## Your instructions
The answer must be a single number: the count of lines in these records that hold "shade".

## Data to process

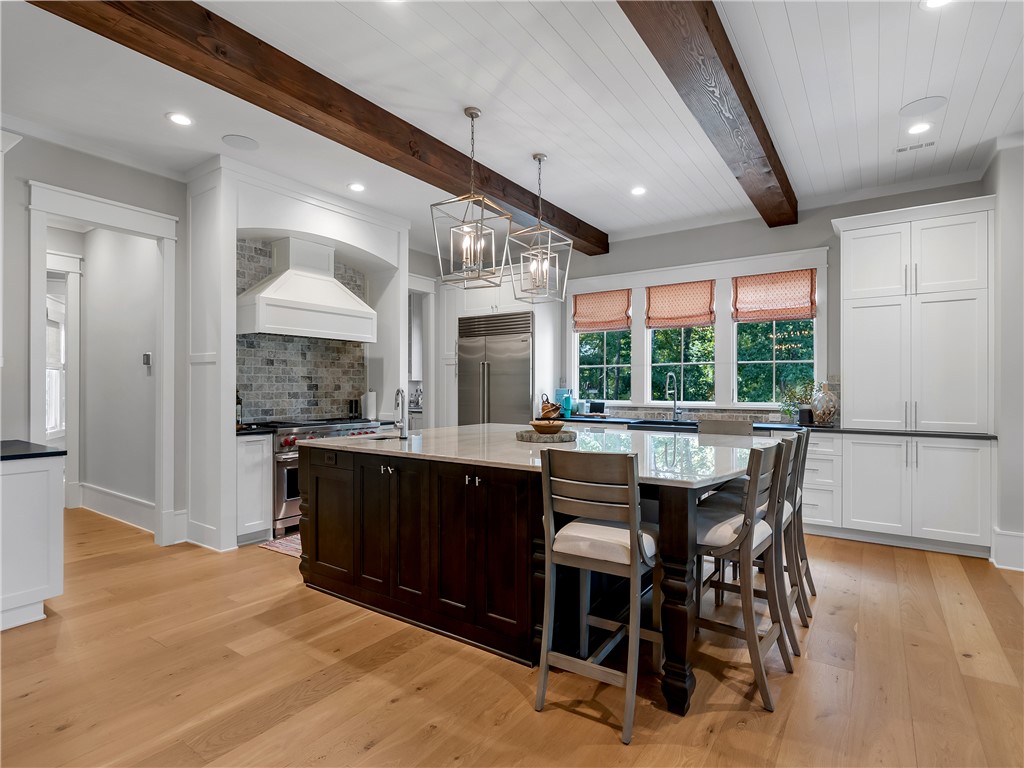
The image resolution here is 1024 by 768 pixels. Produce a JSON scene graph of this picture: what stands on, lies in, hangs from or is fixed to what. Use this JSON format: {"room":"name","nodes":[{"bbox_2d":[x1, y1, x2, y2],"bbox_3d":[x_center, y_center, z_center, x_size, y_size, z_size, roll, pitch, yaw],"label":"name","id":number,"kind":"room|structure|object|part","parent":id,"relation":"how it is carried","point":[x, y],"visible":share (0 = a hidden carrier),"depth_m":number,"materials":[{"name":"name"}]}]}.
{"room":"kitchen","nodes":[
{"label":"kitchen","id":0,"kind":"room"},
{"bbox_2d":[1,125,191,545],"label":"wall","id":1,"kind":"structure","parent":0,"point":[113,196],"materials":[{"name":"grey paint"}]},
{"bbox_2d":[25,177,179,549],"bbox_3d":[-3.051,-0.004,4.002,0.282,2.554,0.933,0,0,35],"label":"door frame","id":2,"kind":"structure","parent":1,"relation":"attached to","point":[73,211],"depth_m":4.10,"materials":[{"name":"white paint"}]},
{"bbox_2d":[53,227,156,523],"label":"hallway wall","id":3,"kind":"structure","parent":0,"point":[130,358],"depth_m":5.20,"materials":[{"name":"grey paint"}]},
{"bbox_2d":[45,286,66,439],"bbox_3d":[-5.362,-0.200,6.221,0.528,1.725,0.316,0,0,35],"label":"hallway window","id":4,"kind":"structure","parent":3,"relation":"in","point":[49,328],"depth_m":6.32,"materials":[{"name":"white glass"}]},
{"bbox_2d":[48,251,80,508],"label":"door frame","id":5,"kind":"structure","parent":3,"relation":"attached to","point":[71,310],"depth_m":5.42,"materials":[{"name":"white paint"}]},
{"bbox_2d":[78,482,154,531],"bbox_3d":[-3.648,1.168,4.983,1.791,0.217,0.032,0,0,35],"label":"baseboard","id":6,"kind":"structure","parent":3,"relation":"attached to","point":[104,493],"depth_m":5.00,"materials":[{"name":"white paint"}]},
{"bbox_2d":[142,352,151,366],"bbox_3d":[-3.242,-0.215,4.734,0.074,0.121,0.035,0,0,35],"label":"thermostat","id":7,"kind":"object","parent":3,"relation":"attached to","point":[149,356],"visible":0.98,"depth_m":4.71,"materials":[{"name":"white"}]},
{"bbox_2d":[363,389,377,421],"bbox_3d":[-1.468,0.212,5.536,0.142,0.322,0.142,0,0,35],"label":"paper towel roll","id":8,"kind":"object","parent":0,"point":[372,394],"visible":0.92,"depth_m":5.48,"materials":[{"name":"white paper"}]},
{"bbox_2d":[407,275,435,428],"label":"doorway","id":9,"kind":"object","parent":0,"point":[414,287],"visible":0.43,"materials":[{"name":"white paint"}]},
{"bbox_2d":[0,507,1023,767],"bbox_3d":[-1.091,1.330,3.093,11.408,0.088,9.112,0,0,35],"label":"floor","id":10,"kind":"structure","parent":0,"point":[369,751],"depth_m":2.31,"materials":[{"name":"brown wood"}]},
{"bbox_2d":[0,446,65,631],"bbox_3d":[-3.090,0.837,2.757,0.793,0.896,1.093,0,0,35],"label":"white cabinet","id":11,"kind":"object","parent":10,"relation":"on","point":[58,521],"visible":0.97,"depth_m":2.87,"materials":[{"name":"white paint"}]},
{"bbox_2d":[0,440,67,461],"bbox_3d":[-3.078,0.390,2.873,0.926,0.038,0.782,0,0,35],"label":"countertop","id":12,"kind":"structure","parent":11,"relation":"on","point":[28,446],"depth_m":2.97,"materials":[{"name":"black stone"}]},
{"bbox_2d":[236,431,272,544],"bbox_3d":[-2.262,0.842,4.411,0.592,0.884,0.287,0,0,35],"label":"base cabinet","id":13,"kind":"object","parent":10,"relation":"on","point":[249,448],"visible":0.49,"depth_m":4.25,"materials":[{"name":"white paint"}]},
{"bbox_2d":[235,424,275,436],"bbox_3d":[-2.277,0.392,4.491,0.604,0.038,0.354,0,0,35],"label":"countertop","id":14,"kind":"structure","parent":13,"relation":"on","point":[257,431],"depth_m":4.32,"materials":[{"name":"black stone"}]},
{"bbox_2d":[235,390,242,426],"bbox_3d":[-2.331,0.203,4.513,0.076,0.326,0.078,0,0,35],"label":"bottle","id":15,"kind":"object","parent":14,"relation":"on","point":[238,403],"visible":0.66,"depth_m":4.49,"materials":[{"name":"glass"}]},
{"bbox_2d":[260,532,301,557],"bbox_3d":[-1.395,1.284,4.539,0.666,0.009,1.251,0,0,35],"label":"rug","id":16,"kind":"object","parent":10,"relation":"on","point":[293,541],"visible":0.2,"depth_m":4.20,"materials":[{"name":"carpet"}]},
{"bbox_2d":[187,157,418,552],"bbox_3d":[-1.864,-0.215,5.050,0.719,3.034,2.193,0,0,35],"label":"range hood surround","id":17,"kind":"object","parent":10,"relation":"on","point":[230,384],"visible":0.68,"depth_m":4.40,"materials":[{"name":"white paint"}]},
{"bbox_2d":[238,242,367,422],"bbox_3d":[-2.122,-0.461,5.290,0.011,1.653,1.523,0,0,35],"label":"tile backsplash","id":18,"kind":"structure","parent":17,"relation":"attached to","point":[338,409],"depth_m":5.25,"materials":[{"name":"tile"}]},
{"bbox_2d":[236,236,376,342],"bbox_3d":[-1.893,-0.883,4.967,0.554,0.907,1.251,0,0,35],"label":"range hood","id":19,"kind":"object","parent":17,"relation":"attached to","point":[321,285],"visible":0.98,"depth_m":4.83,"materials":[{"name":"white paint"}]},
{"bbox_2d":[260,418,382,539],"bbox_3d":[-1.843,0.811,5.012,0.695,0.956,1.166,0,0,35],"label":"range","id":20,"kind":"object","parent":10,"relation":"on","point":[287,442],"visible":0.32,"depth_m":4.52,"materials":[{"name":"silver metal"}]},
{"bbox_2d":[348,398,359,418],"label":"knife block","id":21,"kind":"object","parent":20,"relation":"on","point":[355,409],"visible":0.93,"depth_m":5.57,"materials":[{"name":"black"}]},
{"bbox_2d":[438,265,561,424],"bbox_3d":[-0.169,-0.039,6.660,1.352,2.642,0.719,0,0,35],"label":"refrigerator cabinet","id":22,"kind":"object","parent":10,"relation":"on","point":[509,306],"visible":0.41,"depth_m":6.44,"materials":[{"name":"white paint"}]},
{"bbox_2d":[457,310,532,423],"bbox_3d":[-0.089,0.228,6.618,1.064,2.094,0.714,0,0,35],"label":"refrigerator","id":23,"kind":"object","parent":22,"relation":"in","point":[501,358],"visible":0.6,"depth_m":6.36,"materials":[{"name":"silver metal"}]},
{"bbox_2d":[296,434,776,715],"bbox_3d":[0.183,0.850,3.447,2.731,0.915,1.852,0,0,35],"label":"kitchen island","id":24,"kind":"object","parent":10,"relation":"on","point":[679,614],"visible":0.77,"depth_m":2.73,"materials":[{"name":"wood"}]},
{"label":"knobs","id":25,"kind":"part","parent":24,"relation":"part of","materials":[{"name":"silver metal"}]},
{"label":"cabinets","id":26,"kind":"part","parent":24,"relation":"part of","materials":[{"name":"brown wood"}]},
{"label":"knobs","id":27,"kind":"part","parent":24,"relation":"part of","materials":[{"name":"metal"}]},
{"bbox_2d":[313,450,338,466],"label":"electrical outlet","id":28,"kind":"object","parent":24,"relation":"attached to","point":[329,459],"visible":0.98,"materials":[{"name":"brown plastic"}]},
{"bbox_2d":[291,422,783,487],"bbox_3d":[0.190,0.388,3.608,2.834,0.037,1.960,0,0,35],"label":"island countertop","id":29,"kind":"structure","parent":24,"relation":"on","point":[581,435],"depth_m":3.02,"materials":[{"name":"white stone"}]},
{"bbox_2d":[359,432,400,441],"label":"island sink","id":30,"kind":"object","parent":29,"relation":"in","point":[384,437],"visible":0.17,"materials":[{"name":"silver metal"}]},
{"bbox_2d":[393,387,407,438],"bbox_3d":[-0.762,0.197,3.640,0.097,0.341,0.221,0,0,-14],"label":"island faucet","id":31,"kind":"object","parent":29,"relation":"on","point":[399,392],"visible":1,"depth_m":3.59,"materials":[{"name":"silver metal"}]},
{"bbox_2d":[515,428,576,442],"bbox_3d":[0.219,0.345,3.515,0.414,0.040,0.424,0,0,35],"label":"wooden tray","id":32,"kind":"object","parent":29,"relation":"on","point":[528,437],"visible":0.83,"depth_m":3.34,"materials":[{"name":"brown wood"}]},
{"bbox_2d":[529,418,565,433],"bbox_3d":[0.238,0.293,3.526,0.250,0.090,0.253,0,0,35],"label":"wooden bowl","id":33,"kind":"object","parent":32,"relation":"on","point":[550,424],"visible":0.99,"depth_m":3.44,"materials":[{"name":"brown wood"}]},
{"bbox_2d":[538,395,560,420],"bbox_3d":[0.255,0.168,3.520,0.167,0.184,0.162,0,0,35],"label":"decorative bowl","id":34,"kind":"object","parent":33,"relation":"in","point":[548,411],"visible":0.87,"depth_m":3.48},
{"bbox_3d":[0.715,0.908,2.319,0.129,0.931,0.129,0,0,35],"label":"leg","id":35,"kind":"part","parent":24,"relation":"part of","materials":[{"name":"brown wood"}]},
{"bbox_2d":[535,447,658,745],"bbox_3d":[0.384,0.776,2.205,0.445,1.017,0.520,0,0,35],"label":"bar stool","id":36,"kind":"object","parent":10,"relation":"on","point":[632,547],"visible":0.99,"depth_m":2.08,"materials":[{"name":"wood"}]},
{"bbox_2d":[698,418,752,435],"bbox_3d":[1.586,0.783,4.042,0.460,0.958,0.498,0,0,35],"label":"bar stool","id":37,"kind":"object","parent":10,"relation":"on","point":[734,427],"visible":0.28,"depth_m":4.08,"materials":[{"name":"grey"}]},
{"bbox_2d":[692,440,792,711],"bbox_3d":[0.962,0.774,2.412,0.499,1.021,0.463,0,0,35],"label":"bar stool","id":38,"kind":"object","parent":10,"relation":"on","point":[740,541],"visible":0.77,"depth_m":2.25,"materials":[{"name":"wood"}]},
{"bbox_2d":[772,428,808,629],"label":"bar stool","id":39,"kind":"object","parent":10,"relation":"on","point":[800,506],"visible":0.36,"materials":[{"name":"wood"}]},
{"bbox_2d":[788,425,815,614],"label":"bar stool","id":40,"kind":"object","parent":10,"relation":"on","point":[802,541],"visible":0.3,"depth_m":3.21,"materials":[{"name":"wood"}]},
{"bbox_2d":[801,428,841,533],"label":"drawer cabinet","id":41,"kind":"object","parent":10,"relation":"on","point":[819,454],"visible":0.32,"depth_m":4.53,"materials":[{"name":"white paint"}]},
{"bbox_2d":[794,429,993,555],"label":"base cabinet","id":42,"kind":"object","parent":10,"relation":"on","point":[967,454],"visible":0.72,"depth_m":4.18,"materials":[{"name":"white paint"}]},
{"bbox_2d":[557,414,987,439],"bbox_3d":[1.998,0.400,5.312,4.041,0.038,0.657,0,0,35],"label":"countertop","id":43,"kind":"structure","parent":42,"relation":"on","point":[916,433],"depth_m":4.64,"materials":[{"name":"black stone"}]},
{"bbox_2d":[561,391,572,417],"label":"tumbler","id":44,"kind":"object","parent":43,"relation":"on","point":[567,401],"visible":0.98,"depth_m":6.11,"materials":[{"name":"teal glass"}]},
{"bbox_2d":[589,401,605,413],"bbox_3d":[0.999,0.295,6.211,0.201,0.166,0.074,0,0,35],"label":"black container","id":45,"kind":"object","parent":43,"relation":"on","point":[598,407],"visible":0.99,"depth_m":6.19,"materials":[{"name":"black"}]},
{"bbox_2d":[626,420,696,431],"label":"sink","id":46,"kind":"object","parent":43,"relation":"in","point":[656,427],"visible":0.39,"depth_m":5.30,"materials":[{"name":"black metal"}]},
{"bbox_2d":[665,372,680,421],"bbox_3d":[1.666,0.132,5.479,0.108,0.489,0.263,0,0,35],"label":"faucet","id":47,"kind":"object","parent":43,"relation":"on","point":[675,401],"visible":0.99,"depth_m":5.55,"materials":[{"name":"silver metal"}]},
{"bbox_2d":[779,378,813,424],"bbox_3d":[2.710,0.158,5.019,0.356,0.427,0.321,0,0,35],"label":"potted plant","id":48,"kind":"object","parent":43,"relation":"on","point":[789,414],"visible":0.78,"depth_m":5.01,"materials":[{"name":"green plant"}]},
{"bbox_2d":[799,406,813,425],"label":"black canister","id":49,"kind":"object","parent":43,"relation":"on","point":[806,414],"visible":0.91,"depth_m":4.86,"materials":[{"name":"black"}]},
{"bbox_2d":[810,381,837,424],"bbox_3d":[2.830,0.180,4.827,0.223,0.390,0.219,0,0,35],"label":"glass vase","id":50,"kind":"object","parent":43,"relation":"on","point":[825,418],"visible":0.97,"depth_m":4.76,"materials":[{"name":"clear glass"}]},
{"bbox_2d":[833,195,994,557],"bbox_3d":[3.267,-0.038,4.426,1.093,2.667,0.658,0,0,35],"label":"pantry cabinet","id":51,"kind":"object","parent":10,"relation":"on","point":[921,226],"visible":0.97,"depth_m":4.23,"materials":[{"name":"white paint"}]},
{"bbox_2d":[0,0,1023,254],"bbox_3d":[-0.673,-1.798,2.780,9.299,0.107,8.590,0,0,35],"label":"ceiling","id":52,"kind":"structure","parent":0,"point":[601,216],"depth_m":3.22,"materials":[{"name":"white paint"}]},
{"bbox_2d":[166,112,192,126],"bbox_3d":[-2.182,-1.737,3.506,0.169,0.009,0.169,0,0,35],"label":"recessed light","id":53,"kind":"object","parent":52,"relation":"in","point":[177,119],"visible":0.98,"depth_m":3.50,"materials":[{"name":"white plastic"}]},
{"bbox_2d":[222,134,258,149],"bbox_3d":[-1.964,-1.743,3.861,0.232,0.008,0.233,0,0,35],"label":"ceiling speaker","id":54,"kind":"object","parent":52,"relation":"in","point":[246,140],"visible":0.99,"depth_m":3.85,"materials":[{"name":"white"}]},
{"bbox_2d":[27,0,606,252],"bbox_3d":[-1.029,-1.657,3.272,0.245,0.197,7.647,0,0,35],"label":"ceiling beam","id":55,"kind":"structure","parent":52,"relation":"attached to","point":[579,220],"depth_m":2.92,"materials":[{"name":"brown wood"}]},
{"bbox_2d":[348,182,365,192],"bbox_3d":[-1.370,-1.732,4.703,0.171,0.010,0.171,0,0,35],"label":"recessed light","id":56,"kind":"object","parent":52,"relation":"in","point":[355,186],"visible":0.98,"depth_m":4.69,"materials":[{"name":"white plastic"}]},
{"bbox_2d":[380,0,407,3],"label":"recessed light","id":57,"kind":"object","parent":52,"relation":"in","point":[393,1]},
{"bbox_2d":[432,106,510,288],"bbox_3d":[-0.254,-1.191,3.422,0.381,1.119,0.379,0,0,35],"label":"pendant light","id":58,"kind":"object","parent":52,"relation":"hanging from","point":[475,115],"visible":1,"depth_m":3.40,"materials":[{"name":"metal"}]},
{"bbox_2d":[506,151,571,303],"bbox_3d":[0.199,-1.175,4.026,0.371,1.112,0.371,0,0,35],"label":"pendant light","id":59,"kind":"object","parent":52,"relation":"hanging from","point":[539,160],"visible":1,"depth_m":4.00,"materials":[{"name":"silver metal"}]},
{"bbox_2d":[630,185,646,195],"bbox_3d":[1.130,-1.717,4.751,0.170,0.009,0.170,0,0,35],"label":"recessed light","id":60,"kind":"object","parent":52,"relation":"in","point":[639,190],"visible":0.99,"depth_m":4.74,"materials":[{"name":"white plastic"}]},
{"bbox_2d":[618,0,798,228],"bbox_3d":[0.537,-1.653,2.137,0.256,0.196,7.418,0,0,35],"label":"ceiling beam","id":61,"kind":"structure","parent":52,"relation":"attached to","point":[768,149],"depth_m":2.88,"materials":[{"name":"brown wood"}]},
{"bbox_2d":[895,140,936,153],"bbox_3d":[2.945,-1.723,3.883,0.269,0.009,0.103,0,0,35],"label":"ceiling vent","id":62,"kind":"object","parent":52,"relation":"in","point":[902,149],"visible":0.99,"depth_m":3.87,"materials":[{"name":"white metal"}]},
{"bbox_2d":[907,121,932,134],"bbox_3d":[2.756,-1.724,3.601,0.168,0.009,0.167,0,0,35],"label":"recessed light","id":63,"kind":"object","parent":52,"relation":"in","point":[919,130],"visible":0.99,"depth_m":3.59,"materials":[{"name":"white plastic"}]},
{"bbox_2d":[899,96,946,115],"bbox_3d":[2.574,-1.736,3.346,0.228,0.007,0.228,0,0,35],"label":"ceiling speaker","id":64,"kind":"object","parent":52,"relation":"in","point":[916,104],"visible":0.99,"depth_m":3.33,"materials":[{"name":"white"}]},
{"bbox_2d":[920,0,952,9],"bbox_3d":[1.921,-1.728,2.369,0.172,0.010,0.169,0,0,35],"label":"recessed light","id":65,"kind":"object","parent":52,"relation":"in","point":[936,1],"visible":0.98,"depth_m":2.42,"materials":[{"name":"white plastic"}]},
{"bbox_2d":[487,178,988,422],"bbox_3d":[1.808,-0.223,5.895,6.066,3.048,0.159,0,0,35],"label":"back wall","id":66,"kind":"structure","parent":0,"point":[717,257],"depth_m":5.36,"materials":[{"name":"grey paint"}]},
{"bbox_2d":[574,328,632,403],"bbox_3d":[1.079,-0.355,6.224,0.742,1.275,0.087,0,0,35],"label":"window","id":67,"kind":"structure","parent":66,"relation":"in","point":[605,353],"depth_m":6.24,"materials":[{"name":"glass"}]},
{"bbox_2d":[572,289,631,332],"bbox_3d":[1.053,-0.859,6.306,0.741,0.461,0.063,0,0,35],"label":"roman shade","id":68,"kind":"object","parent":67,"relation":"attached to","point":[620,313],"visible":0.97,"depth_m":6.29,"materials":[{"name":"fabric"}]},
{"bbox_2d":[647,321,715,406],"bbox_3d":[1.871,-0.362,5.837,0.748,1.313,0.095,0,0,35],"label":"window","id":69,"kind":"structure","parent":66,"relation":"in","point":[694,362],"depth_m":5.85,"materials":[{"name":"glass"}]},
{"bbox_2d":[645,280,714,328],"bbox_3d":[1.811,-0.850,5.789,0.748,0.483,0.060,0,0,35],"label":"roman shade","id":70,"kind":"object","parent":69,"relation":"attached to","point":[664,313],"visible":0.98,"depth_m":5.78,"materials":[{"name":"fabric"}]},
{"bbox_2d":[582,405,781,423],"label":"backsplash","id":71,"kind":"structure","parent":66,"relation":"attached to","point":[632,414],"depth_m":5.76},
{"bbox_2d":[733,315,815,408],"bbox_3d":[2.637,-0.373,5.330,0.771,1.286,0.088,0,0,35],"label":"window","id":72,"kind":"structure","parent":66,"relation":"in","point":[774,362],"depth_m":5.35,"materials":[{"name":"glass"}]},
{"bbox_2d":[733,269,815,322],"bbox_3d":[2.606,-0.865,5.307,0.772,0.476,0.061,0,0,35],"label":"roman shade","id":73,"kind":"object","parent":72,"relation":"attached to","point":[745,297],"visible":0.96,"depth_m":5.29,"materials":[{"name":"fabric"}]},
{"bbox_2d":[985,136,1023,571],"bbox_3d":[3.352,-0.217,3.077,0.627,3.033,2.963,0,0,35],"label":"right wall","id":74,"kind":"structure","parent":0,"point":[1014,155],"depth_m":3.75,"materials":[{"name":"grey paint"}]},
{"bbox_2d":[991,528,1023,570],"bbox_3d":[3.731,1.177,3.155,1.214,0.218,0.894,0,0,35],"label":"baseboard","id":75,"kind":"structure","parent":74,"relation":"attached to","point":[1012,538],"depth_m":3.76,"materials":[{"name":"white paint"}]}
]}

## Exercise answer
3